The video visits not just the favela and part of the technological city, but also shows the Cingapura verticalization project, and then articulates proposals for personal intervention that mimics or attends to those "shantified" resources, respecting their randomness and disparity, but making them more hygienic and structurally consolidated around their characteristic lack of distinction between the public and private.

Also, The photographs provide a linear and horizontal view of favelas that are in danger of being demolished by the city of Sao Paolo and replaced by a vertical proletarian architecture with no social identity, that periodically alter the group alignment and generate a process that detracts from identity.

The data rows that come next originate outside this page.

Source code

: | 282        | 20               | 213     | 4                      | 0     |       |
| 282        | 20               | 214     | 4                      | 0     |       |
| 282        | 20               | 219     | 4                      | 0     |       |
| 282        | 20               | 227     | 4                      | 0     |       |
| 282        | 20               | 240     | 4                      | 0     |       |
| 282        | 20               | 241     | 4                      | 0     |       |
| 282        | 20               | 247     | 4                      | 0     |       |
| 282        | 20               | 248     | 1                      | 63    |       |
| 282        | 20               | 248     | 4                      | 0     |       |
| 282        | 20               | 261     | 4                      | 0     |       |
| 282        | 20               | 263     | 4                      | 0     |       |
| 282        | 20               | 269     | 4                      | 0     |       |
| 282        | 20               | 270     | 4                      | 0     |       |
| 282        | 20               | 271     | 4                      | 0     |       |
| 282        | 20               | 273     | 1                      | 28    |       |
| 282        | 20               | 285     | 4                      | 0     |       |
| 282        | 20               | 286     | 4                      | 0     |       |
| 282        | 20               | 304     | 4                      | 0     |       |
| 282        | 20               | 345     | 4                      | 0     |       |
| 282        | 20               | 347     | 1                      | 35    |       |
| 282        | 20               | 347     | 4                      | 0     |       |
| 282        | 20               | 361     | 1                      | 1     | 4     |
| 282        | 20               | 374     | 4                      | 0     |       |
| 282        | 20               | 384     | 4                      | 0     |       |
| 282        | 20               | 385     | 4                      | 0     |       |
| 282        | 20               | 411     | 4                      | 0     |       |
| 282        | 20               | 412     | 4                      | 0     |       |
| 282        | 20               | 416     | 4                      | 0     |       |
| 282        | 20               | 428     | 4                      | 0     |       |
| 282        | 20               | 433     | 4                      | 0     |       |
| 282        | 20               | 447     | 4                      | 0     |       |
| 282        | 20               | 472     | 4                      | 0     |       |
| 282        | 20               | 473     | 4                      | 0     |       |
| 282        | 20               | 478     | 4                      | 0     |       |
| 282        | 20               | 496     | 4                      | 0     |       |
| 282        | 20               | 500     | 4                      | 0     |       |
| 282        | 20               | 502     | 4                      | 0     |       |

For this reason, I have systematically shown 2 parameters, either separately or together, of intervention in the photographs
1- Projects to make containers compatible for housing modules
This group of photographs shows alternatives to that suppression from an attentive "natural" mobility to that unplanned growth of urban development. For this reason, there are digital actions micrografted between the surface of the graft and assemblies, that plan the project and supplement, from a personal proposal of sustainable architecture, the preexisting shanties, but in a way that is sensitive to the habits and customs of the inhabitants, inhabitants who, on the other hand, have lived in these settlements for decades.

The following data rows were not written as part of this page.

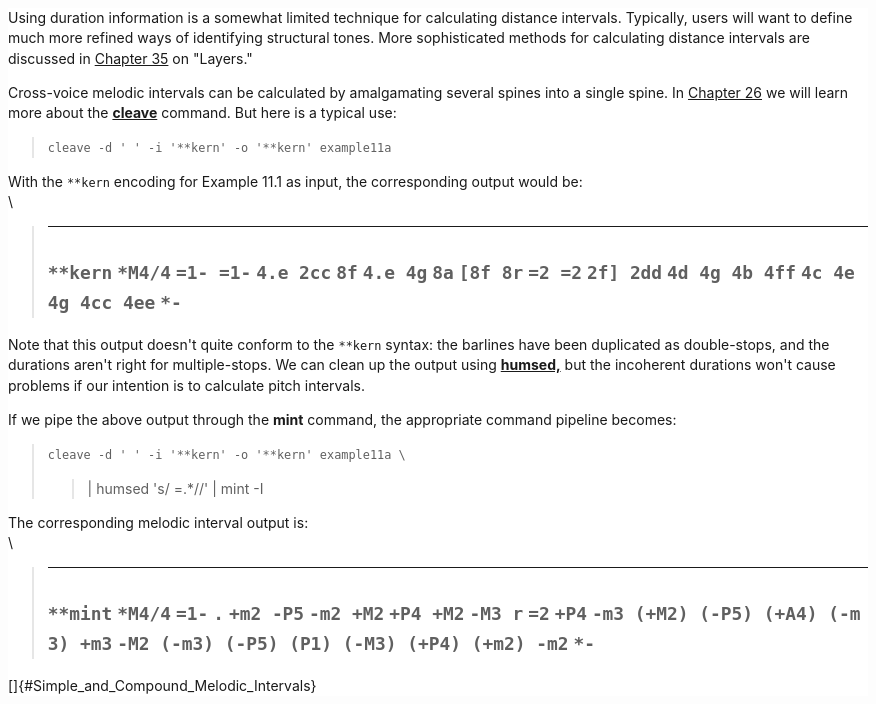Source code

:>
Using duration information is a somewhat limited technique for
calculating distance intervals. Typically, users will want to define
much more refined ways of identifying structural tones. More
sophisticated methods for calculating distance intervals are discussed
in [Chapter 35](guide35.html) on \"Layers.\"

Cross-voice melodic intervals can be calculated by amalgamating several
spines into a single spine. In [Chapter 26](guide26.html) we will learn
more about the [**cleave**](commands/cleave.html) command. But here is a
typical use:

> `cleave -d ' ' -i '**kern' -o '**kern' example11a`

With the `**kern` encoding for Example 11.1 as input, the corresponding
output would be:\
\

>   --------------------
>   `**kern`
>   `*M4/4`
>   `=1- =1-`
>   `4.e 2cc`
>   `8f`
>   `4.e 4g`
>   `8a`
>   `[8f 8r`
>   `=2 =2`
>   `2f] 2dd`
>   `4d 4g 4b 4ff`
>   `4c 4e 4g 4cc 4ee`
>   `*-`
>   --------------------
>
Note that this output doesn\'t quite conform to the `**kern` syntax: the
barlines have been duplicated as double-stops, and the durations aren\'t
right for multiple-stops. We can clean up the output using
[**humsed,**](commands/humsed.html) but the incoherent durations won\'t
cause problems if our intention is to calculate pitch intervals.

If we pipe the above output through the **mint** command, the
appropriate command pipeline becomes:

> `cleave -d ' ' -i '**kern' -o '**kern' example11a \`
>
> > \| humsed \'s/ =.\*//\' \| mint -I

The corresponding melodic interval output is:\
\

>   ----------------------------------------------
>   `**mint`
>   `*M4/4`
>   `=1-`
>   `.`
>   `+m2 -P5`
>   `-m2 +M2`
>   `+P4 +M2`
>   `-M3 r`
>   `=2`
>   `+P4`
>   `-m3 (+M2) (-P5) (+A4) (-m3) +m3`
>   `-M2 (-m3) (-P5) (P1) (-M3) (+P4) (+m2) -m2`
>   `*-`
>   ----------------------------------------------
>
[]{#Simple_and_Compound_Melodic_Intervals}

2- Projects for the construction of buildings (institutional landmarks) with an avant-garde aesthetic, in unstable neighborhoods, as a system of social insertion, growth of the business fabric, and regeneration of the land.
There are possibilities of incorporating areas of social exclusion into maps of citizen inclusion. In other words, there should be an official recognition that gives names to streets and numbers to houses, and this will depend on the official recognition of some clandestine settlements (more than 1000 in the last four decades). This interior voyage that we are proposing was done photographically with digital interference from an idea as simple as it is perfectly feasible: If construction is taking place at a dizzying rate in the city of Sao Paolo and both the city as well as private companies live around a colossal construction site, why aren't public buildings such as maternity wards, hospitals, courts, pavilions decentralized, regulating and building marginal neighborhoods that are more compatible with a dislocation of habitation that is more dynamic and non-concentrated? Why not help private companies to create their high-tech buildings in unstable neighborhoods?
This would make it possible to generate a business fabric around marginal neighborhoods with minimal possibilities for sustainability. In turn, each neighborhood would be identified by the building or group of buildings that would give it an identity without damaging its way of life, but increasing its social insertion, and would, in a certain way, become its emblem, or even is aesthetic identifier.